Artificial intelligence: Facebook Group publishes new AI model

Artificial intelligence
Facebook Group publishes new AI model

Meta’s Llama technology (Large Language Model Meta AI) is available as open source software. photo

© Tony Avelar/AP/dpa

Llama-3 is intended to take apps and services to a new level. Faster image generation, animations, clever assistance.

The Facebook Group Meta is releasing a new, more powerful version of its AI model. The software, called Llama-3, is intended, among other things, to bring new functions to apps such as Instagram and WhatsApp and to run in the in-house assistant Meta AI.

Llama-3 will initially only be available in English, Meta manager Nick Clegg told the German Press Agency when the program was announced. However, more than five percent of the data used to train Llama-3 was in other languages.

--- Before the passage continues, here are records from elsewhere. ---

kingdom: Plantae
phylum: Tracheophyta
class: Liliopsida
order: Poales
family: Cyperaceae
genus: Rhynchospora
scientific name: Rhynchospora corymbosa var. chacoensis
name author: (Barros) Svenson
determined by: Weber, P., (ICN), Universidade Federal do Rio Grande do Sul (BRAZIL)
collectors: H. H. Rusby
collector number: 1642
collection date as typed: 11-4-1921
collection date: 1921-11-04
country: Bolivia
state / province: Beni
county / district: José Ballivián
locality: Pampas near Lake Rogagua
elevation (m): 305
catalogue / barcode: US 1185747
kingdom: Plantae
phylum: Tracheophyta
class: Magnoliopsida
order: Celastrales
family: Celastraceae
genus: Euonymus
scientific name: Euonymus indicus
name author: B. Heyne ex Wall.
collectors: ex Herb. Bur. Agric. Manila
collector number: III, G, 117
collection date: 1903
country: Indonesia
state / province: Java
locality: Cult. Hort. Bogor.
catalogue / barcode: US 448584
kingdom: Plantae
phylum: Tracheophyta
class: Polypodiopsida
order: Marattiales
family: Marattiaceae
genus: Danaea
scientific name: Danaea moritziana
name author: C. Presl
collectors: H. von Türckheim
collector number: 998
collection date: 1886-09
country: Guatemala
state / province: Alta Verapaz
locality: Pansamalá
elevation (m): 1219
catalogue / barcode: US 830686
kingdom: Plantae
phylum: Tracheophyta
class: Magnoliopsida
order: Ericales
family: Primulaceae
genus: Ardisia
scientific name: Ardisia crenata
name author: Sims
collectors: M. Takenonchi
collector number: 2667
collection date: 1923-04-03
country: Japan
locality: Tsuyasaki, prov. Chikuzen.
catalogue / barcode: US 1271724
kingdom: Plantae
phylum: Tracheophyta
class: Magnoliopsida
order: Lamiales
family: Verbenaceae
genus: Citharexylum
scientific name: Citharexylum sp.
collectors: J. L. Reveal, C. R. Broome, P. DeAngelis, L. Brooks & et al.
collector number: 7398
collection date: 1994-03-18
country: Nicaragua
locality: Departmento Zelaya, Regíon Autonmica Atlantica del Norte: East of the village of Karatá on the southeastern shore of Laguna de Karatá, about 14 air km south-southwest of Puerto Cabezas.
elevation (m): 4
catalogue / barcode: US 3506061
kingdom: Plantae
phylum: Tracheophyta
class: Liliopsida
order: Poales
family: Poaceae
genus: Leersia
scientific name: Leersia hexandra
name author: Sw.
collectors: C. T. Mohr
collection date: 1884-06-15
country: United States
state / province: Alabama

Among other things, Meta brings his AI assistant into the networked glasses developed together with Ray Ban, which have a camera, microphone and loudspeaker. For example, while skiing, you can ask the assistant when and how Cleopatra died or what the weather is like in Berlin, said Clegg. The software will also be able to generate images from text specifications more quickly and also display them as animations.

Meta is currently not thinking about business models for AI software, emphasized Clegg, who is the group’s head of policy. The Facebook Group wants to first develop technology that people find useful or interesting – “and then we’ll figure out later how you can make money with it.”

Unlike, for example, the ChatGPT developer OpenAI, Meta makes its Llama technology (Large Language Model Meta AI) available as open source software where the source code is publicly viewable. There was a growing view that open source models were more secure because many people could test them and “you don’t have to rely on a company to iron out the vulnerabilities in your software.” At the same time, there is currently a lack of a uniform basis for assessing the risks of artificial intelligence, criticized Clegg.